Below are some records. Write out exactly their lines from the one with "في بلد بلا إنترنت حر ولا إعلام مستقل.. كوريا" through the one with "ferte aanvragen", and leave the pictures behind.
>>>
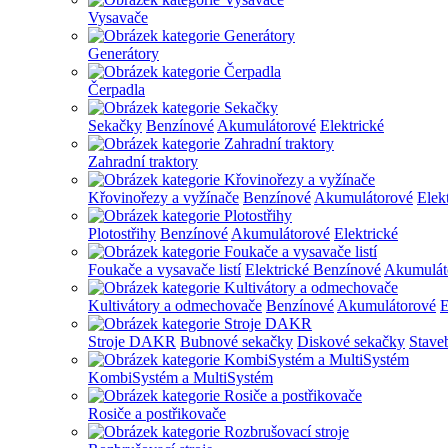
Vysavače
Generátory
Čerpadla
Sekačky
Benzínové
Akumulátorové
Elektrické
Zahradní traktory
Křovinořezy a vyžínače
Benzínové
Akumulátorové
Elek
Plotostřihy
Benzínové
Akumulátorové
Elektrické
Foukače a vysavače listí
Elektrické
Benzínové
Akumulát
Kultivátory a odmechovače
Benzínové
Akumulátorové
E
Stroje DAKR
Bubnové sekačky
Diskové sekačky
Stave
KombiSystém a MultiSystém
Rosiče a postřikovače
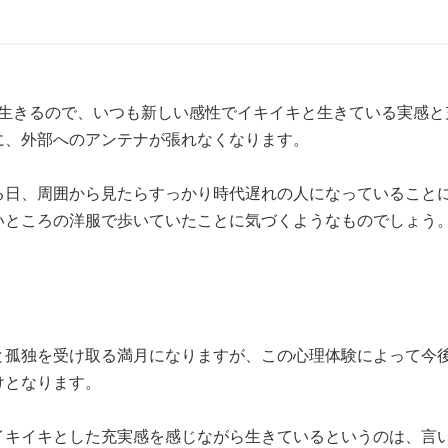
」
で生きるので、いつも新しい感性でイキイキと生きている実感と
に、外部へのアンテナが張れなくなります。
る日、周囲から見たらすっかり時代遅れの人になっていること
いところの洋服で歩いていたことに気づくようなものでしょう
と孤独を受け取る満月になりますが、この心理体験によって今
けとなります。
イキイキとした充実感を感じながら生きているというのは、言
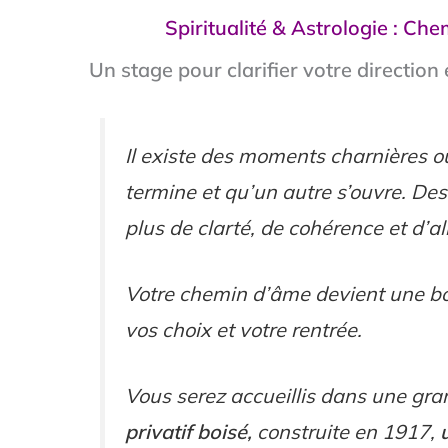
Spiritualité & Astrologie : C
Un stage pour clarifier votre direction 
Il existe des moments charnières où
termine et qu’un autre s’ouvre. Des
plus de clarté, de cohérence et d’a
Votre chemin d’âme devient une bou
vos choix et votre rentrée.
Vous serez accueillis dans une gr
privatif boisé,
construite en 1917,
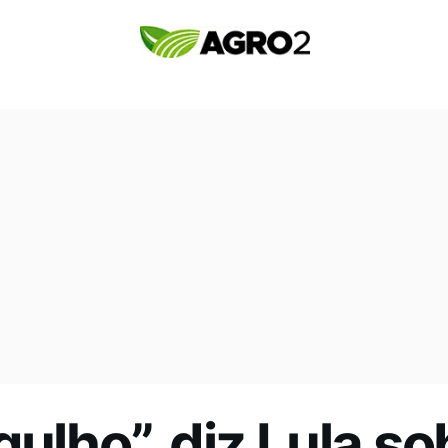
ulho”, diz Lula so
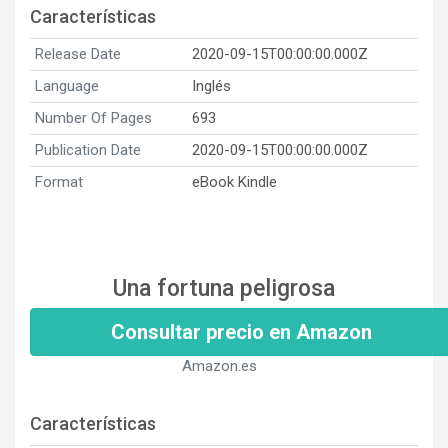
Características
Release Date
2020-09-15T00:00:00.000Z
Language
Inglés
Number Of Pages
693
Publication Date
2020-09-15T00:00:00.000Z
Format
eBook Kindle
Una fortuna peligrosa
Consultar precio en Amazon
Amazon.es
Características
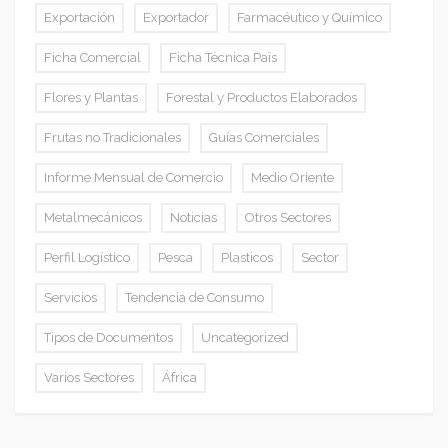
Exportación
Exportador
Farmacéutico y Químico
Ficha Comercial
Ficha Técnica País
Flores y Plantas
Forestal y Productos Elaborados
Frutas no Tradicionales
Guías Comerciales
Informe Mensual de Comercio
Medio Oriente
Metalmecánicos
Noticias
Otros Sectores
Perfil Logístico
Pesca
Plasticos
Sector
Servicios
Tendencia de Consumo
Tipos de Documentos
Uncategorized
Varios Sectores
África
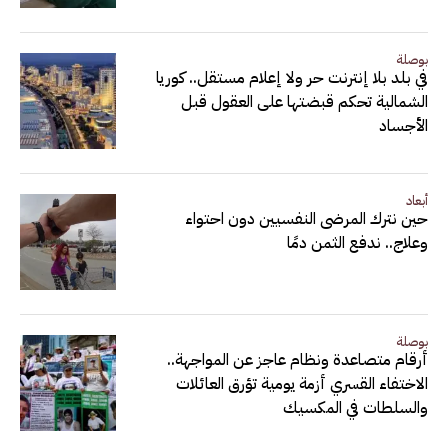
بوصلة
في بلد بلا إنترنت حر ولا إعلام مستقل.. كوريا
الشمالية تحكم قبضتها على العقول قبل
الأجساد
أبعاد
حين نترك المرضى النفسيين دون احتواء
وعلاج.. ندفع الثمن دمًا
بوصلة
أرقام متصاعدة ونظام عاجز عن المواجهة..
الاختفاء القسري أزمة يومية تؤرق العائلات
والسلطات في المكسيك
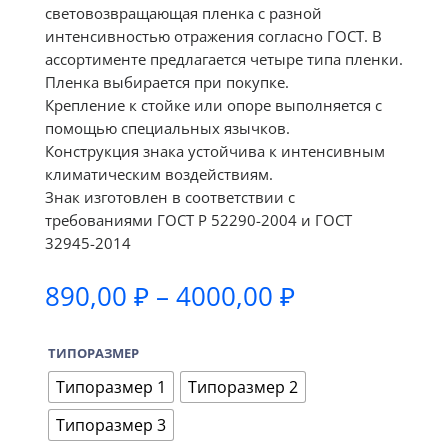
световозвращающая пленка с разной
интенсивностью отражения согласно ГОСТ. В
ассортименте предлагается четыре типа пленки.
Пленка выбирается при покупке.
Крепление к стойке или опоре выполняется с
помощью специальных язычков.
Конструкция знака устойчива к интенсивным
климатическим воздействиям.
Знак изготовлен в соответствии с
требованиями ГОСТ Р 52290-2004 и ГОСТ
32945-2014
Диапазон
890,00
₽
–
4000,00
₽
цен:
890,00 ₽
ТИПОРАЗМЕР
–
4000,00 ₽
Типоразмер 1
Типоразмер 2
Типоразмер 3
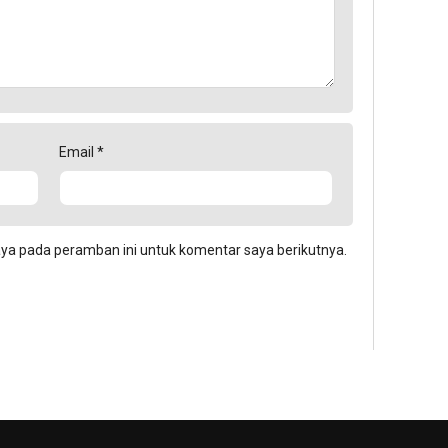
Email
*
aya pada peramban ini untuk komentar saya berikutnya.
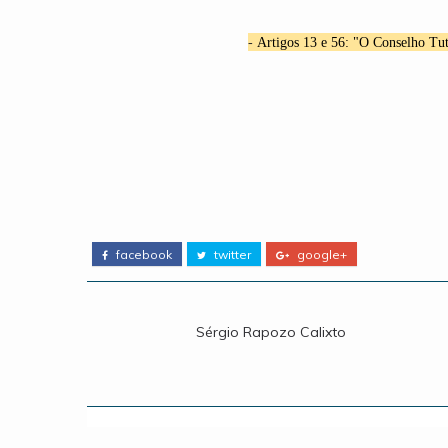
-
Artigos 13 e 56: "O Conselho Tut
facebook
twitter
google+
Sérgio Rapozo Calixto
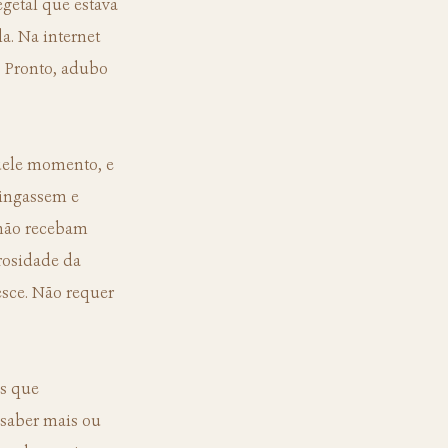
getal que estava 
a. Na internet 
 Pronto, adubo 
ingassem e 
 não recebam 
rosidade da 
esce. Não requer 
saber mais ou 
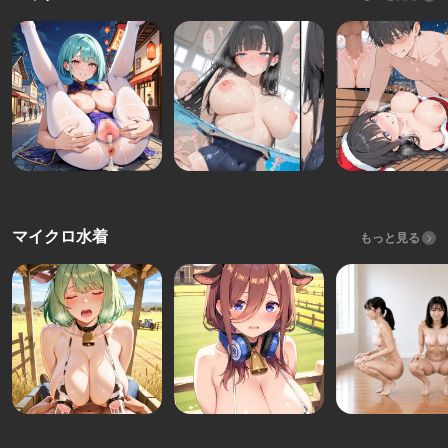
マイクロ水着
もっと見る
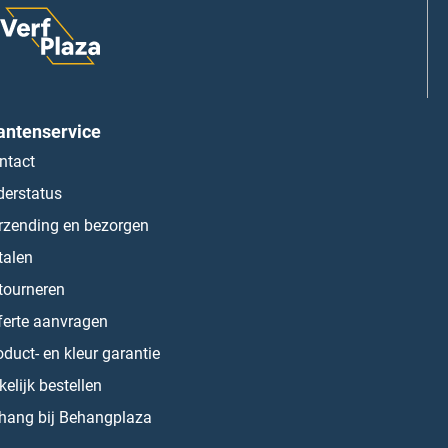
antenservice
ntact
derstatus
rzending en bezorgen
talen
tourneren
ferte aanvragen
oduct- en kleur garantie
kelijk bestellen
hang bij Behangplaza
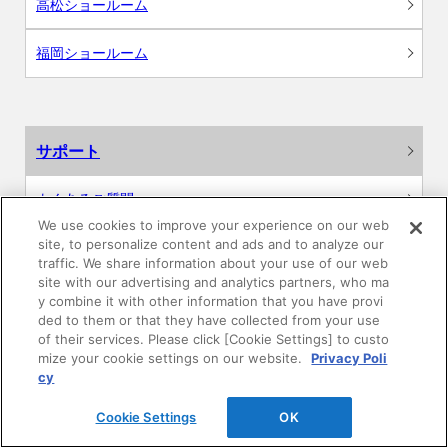
高松ショールーム
福岡ショールーム
サポート
よくあるご質問
We use cookies to improve your experience on our web
site, to personalize content and ads and to analyze our
カタログ閲覧・資料請求
traffic. We share information about your use of our web
site with our advertising and analytics partners, who ma
各種データダウンロード
y combine it with other information that you have provi
ded to them or that they have collected from your use
of their services. Please click [Cookie Settings] to custo
WEB見積・各種シミュレーション
mize your cookie settings on our website.
Privacy Poli
cy
交換用部品の購入
Cookie Settings
OK
修理・点検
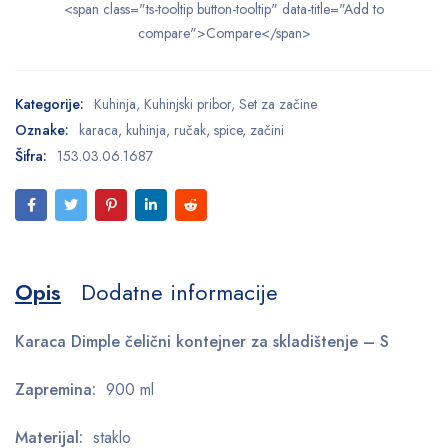
<span class="ts-tooltip button-tooltip" data-title="Add to
compare">Compare</span>
Kategorije:
Kuhinja
,
Kuhinjski pribor
,
Set za začine
Oznake:
karaca
,
kuhinja
,
ručak
,
spice
,
začini
Šifra:
153.03.06.1687
Opis
Dodatne informacije
Karaca Dimple čelični kontejner za skladištenje – S
Zapremina:
900 ml
Materijal:
staklo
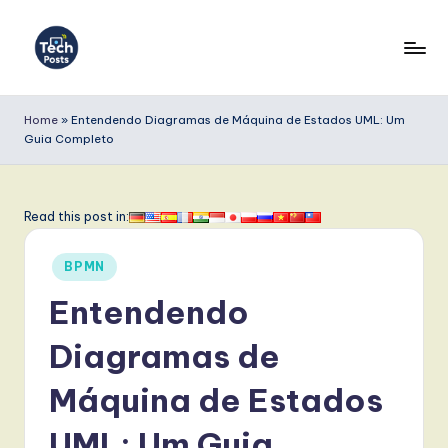
Skip
to
T
content
e
Home
»
Entendendo Diagramas de Máquina de Estados UML: Um
Guia Completo
c
h
P
Read this post in:
o
Posted
BPMN
s
in
Entendendo
t
s
Diagramas de
P
Máquina de Estados
o
UML: Um Guia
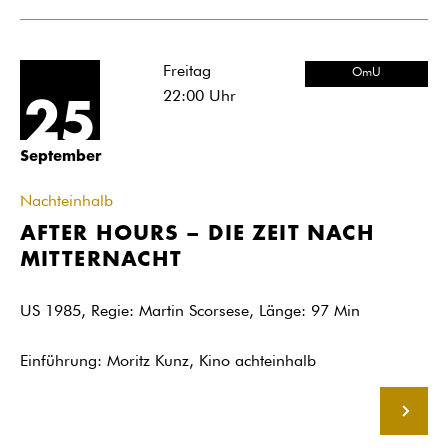
Freitag
OmU
22:00
Uhr
25
September
Nachteinhalb
AFTER HOURS – DIE ZEIT NACH
MITTERNACHT
US 1985, Regie: Martin Scorsese, Länge: 97 Min
Einführung: Moritz Kunz, Kino achteinhalb
MEHR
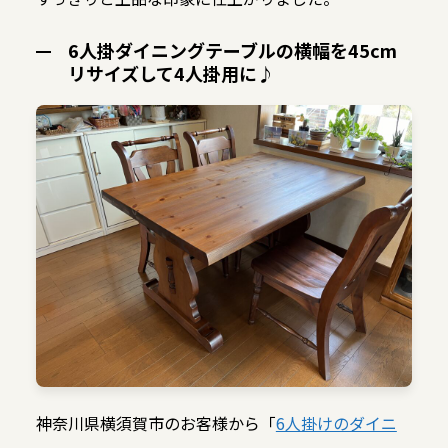
6人掛ダイニングテーブルの横幅を45cm
リサイズして4人掛用に♪
神奈川県横須賀市のお客様から「
6人掛けのダイニ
<<<
EXERCISE ANSWER =>
في بلد بلا إنترنت حر ولا إعلام مستقل.. كوريا
الشمالية تحكم قبضتها على العقول قبل
الأجساد
أبعاد
حين نترك المرضى النفسيين دون احتواء
وعلاج.. ندفع الثمن دمًا
بوصلة
أرقام متصاعدة ونظام عاجز عن المواجهة..
الاختفاء القسري أزمة يومية تؤرق العائلات
والسلطات في المكسيك
световозвращающая пленка с разной
интенсивностью отражения согласно ГОСТ. В
ассортименте предлагается четыре типа пленки.
Пленка выбирается при покупке.
Крепление к стойке или опоре выполняется с
помощью специальных язычков.
Конструкция знака устойчива к интенсивным
климатическим воздействиям.
Знак изготовлен в соответствии с
требованиями ГОСТ Р 52290-2004 и ГОСТ
32945-2014
Диапазон
890,00
₽
–
4000,00
₽
цен:
890,00 ₽
ТИПОРАЗМЕР
–
4000,00 ₽
Типоразмер 1
Типоразмер 2
Типоразмер 3
Email
*
aya pada peramban ini untuk komentar saya berikutnya.
-
Artigos 13 e 56: "O Conselho Tut
facebook
twitter
google+
Sérgio Rapozo Calixto
getal que estava 
a. Na internet 
 Pronto, adubo 
ingassem e 
 não recebam 
rosidade da 
esce. Não requer 
saber mais ou 
マイクロ水着
もっと見る
antenservice
ntact
derstatus
rzending en bezorgen
talen
tourneren
ferte aanvragen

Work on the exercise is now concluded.